══ DATA SHOWN ══

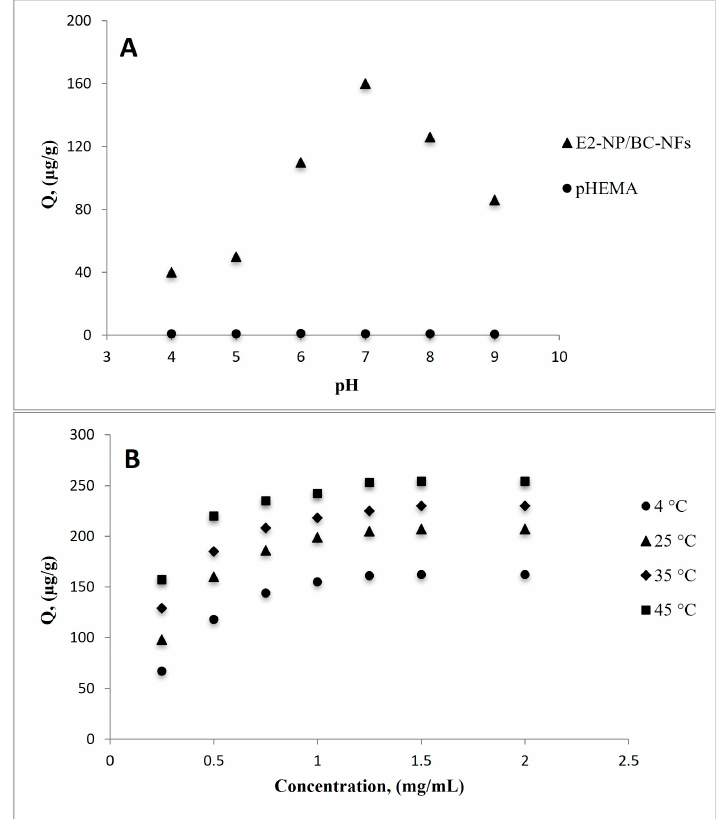
Figure 5. ( A ) The effect of pH on adsorption capacity: ( c 0 : 0.5 mg/mL, IS: 0.0, W particles : 100 mg, t: 25 ◦ C); ( B ) The effect of E2 concentration with different temperatures on adsorption capacity: ( c 0 : 0.5–2.0 mg/mL, pH: 7.0, IS: 0.0, W particles : 100 mg, t: 25 ◦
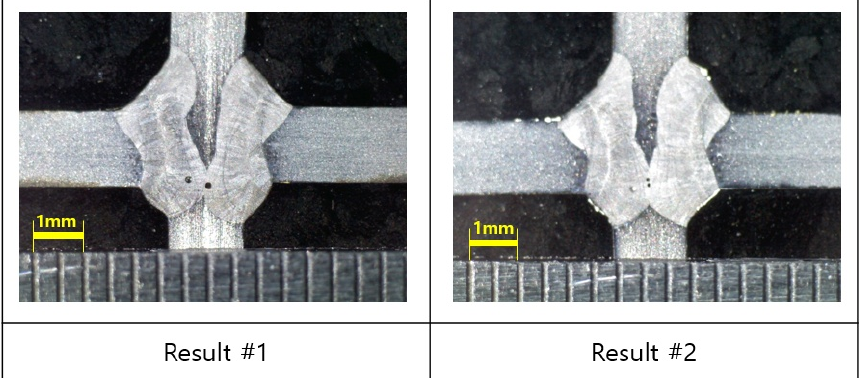
Table 8. Welding conditions of Step 1 (laser power change, 4 cases).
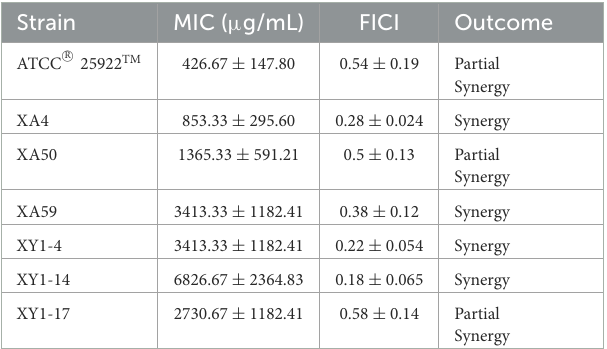
TABLE 2 Results of MIC (magnolol) and FICI (magnolol × cefquinome) for seven E. coli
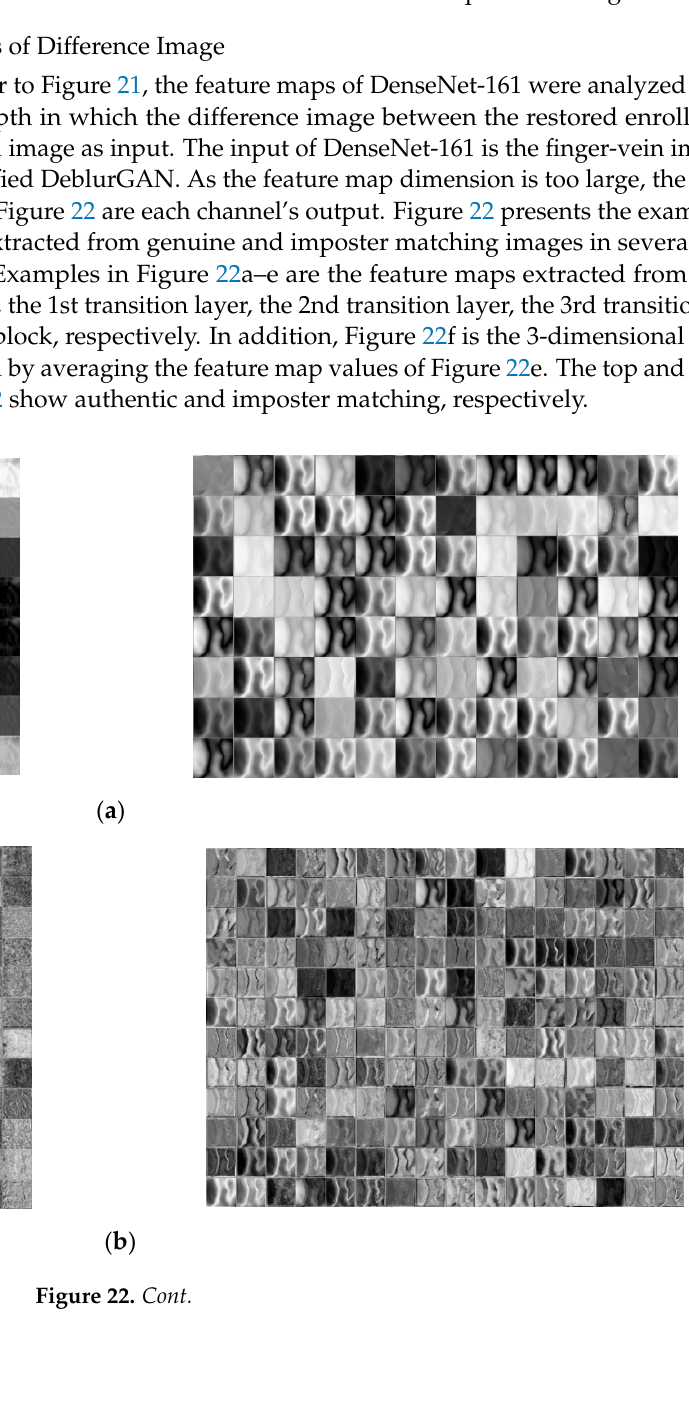
29 of 34 Figure 21. Comparisons of the class activation maps between the original and restored images. ( a , b ) are examples of authentic and imposter images, respectively. Images on the left of ( a , b ) are the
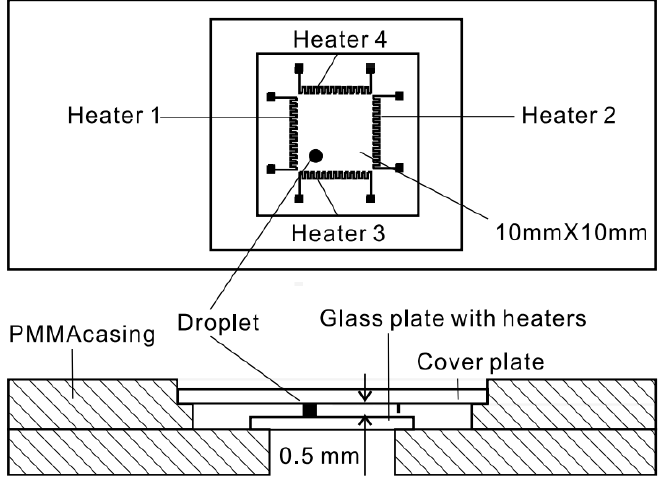
Figure 17. Top and lateral views of the device showing four heaters placed along a square, generating temperature gradients, for which both shape and magnitude influence the heating power of each single heater. Reprinted with permission from [21]. Copyright 2008, Institute of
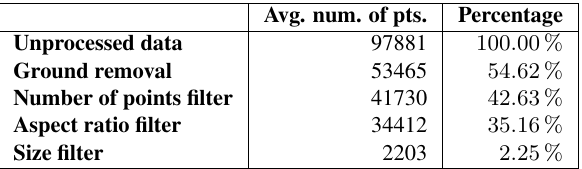
Table 1. Data reduction in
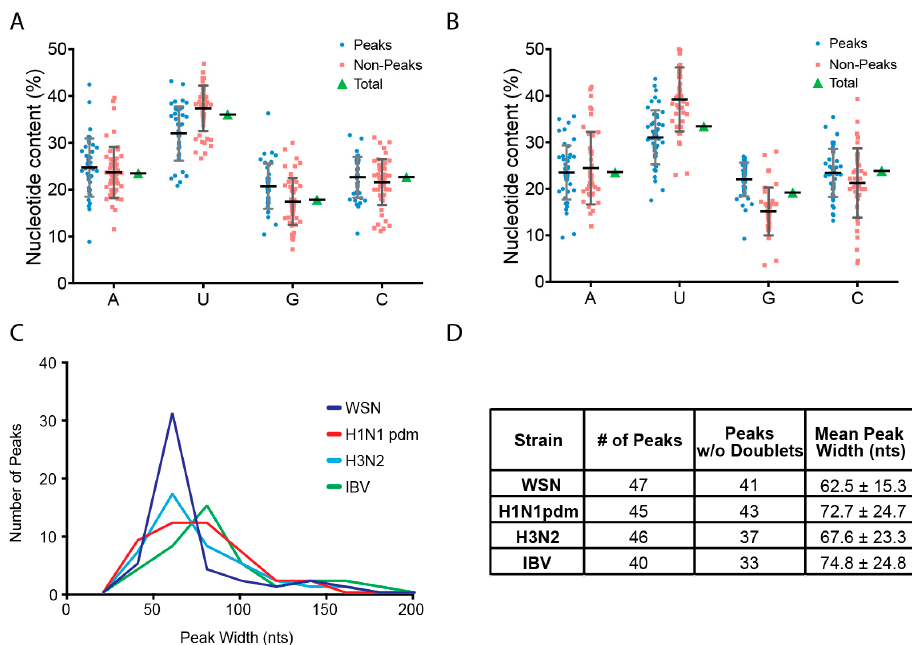
Figure 3. Characterization of NP-peaks. Regions of the vRNA segment that correspond to NP-peaks were identified using the peak calling algorithm MACS [24]. The percentage of each nucleotide was calculated for each peak and compared to non-peak regions as well as to the total genome sequence for A/Panama/07/99 H3N2 ( A ) and B/Texas/02/2013 ( B ). This analysis identified a statistically significant nucleotide bias for NP association in peaks, which are G-rich and U-depleted compared to non-peaks. ( C ) Histogram of the nucleotide foot-print of peaks from four strains: WSN, A/CA/07/09 H1N1pdm, A/Panama/07/99 H3N2, and B/Texas/02/2013. ( D ) Summary of the peak number and width described in C.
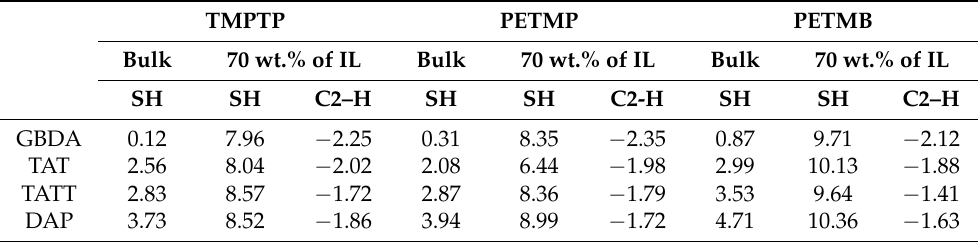
Table 1. Changes in the position of the absorption bands of the SH group of the thiol and C2–H of the imidazole ring of the ionic liquid in two- and three-component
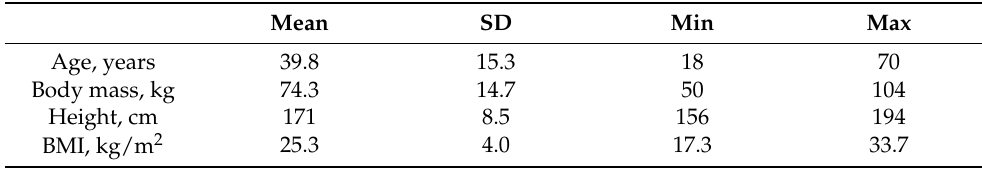
Table 1. Clinical characteristics of the studied patients.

═══

TASK GOAL -
Where a line of the entries above holds the word "with", return that line.

WRITTEN ANSWER -
Figure 5. ( A ) The effect of pH on adsorption capacity: ( c 0 : 0.5 mg/mL, IS: 0.0, W particles : 100 mg, t: 25 ◦ C); ( B ) The effect of E2 concentration with different temperatures on adsorption capacity: ( c 0 : 0.5–2.0 mg/mL, pH: 7.0, IS: 0.0, W particles : 100 mg, t: 25 ◦
Figure 17. Top and lateral views of the device showing four heaters placed along a square, generating temperature gradients, for which both shape and magnitude influence the heating power of each single heater. Reprinted with permission from [21]. Copyright 2008, Institute of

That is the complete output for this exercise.